%%

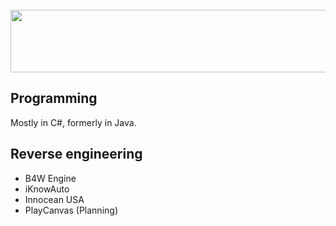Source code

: <section id="header">
	<br>
	    <img width="600" height="100" src="https://wexfy.com/apex/logo.svg">
	<br>
</section>

<h2>Programming</h2>
<p>Mostly in C#, formerly in Java.</p>
<h2>Reverse engineering</h2>
<ul>
  <li>B4W Engine</li>
  <li>iKnowAuto</li>
  <li>Innocean USA</li>
  <li>PlayCanvas (Planning)</li>
</ul>
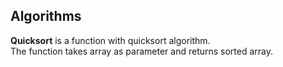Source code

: ## **Algorithms**
**Quicksort** is a function with quicksort algorithm. </br>
The function takes array as parameter and returns sorted array. </br>


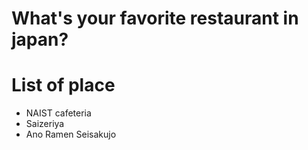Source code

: # What's your favorite restaurant in japan?

# List of place
- NAIST cafeteria
- Saizeriya
- Ano Ramen Seisakujo
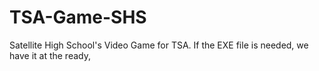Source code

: # TSA-Game-SHS
Satellite High School's Video Game for TSA. If the EXE file is needed, we have it at the ready,
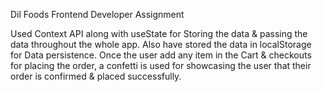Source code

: Dil Foods Frontend Developer Assignment

Used Context API along with useState for Storing the data & passing the data throughout the whole app. 
Also have stored the data in localStorage for Data persistence. 
Once the user add any item in the Cart & checkouts for placing the order, a confetti is used for showcasing the user that their order is confirmed & placed successfully.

%%

• **Problem to solve**: Report how many lines of the records above contain the string "function", counting only matches with the same uppercase and lowercase letters. Give only the number.

• **Result of the task**: 2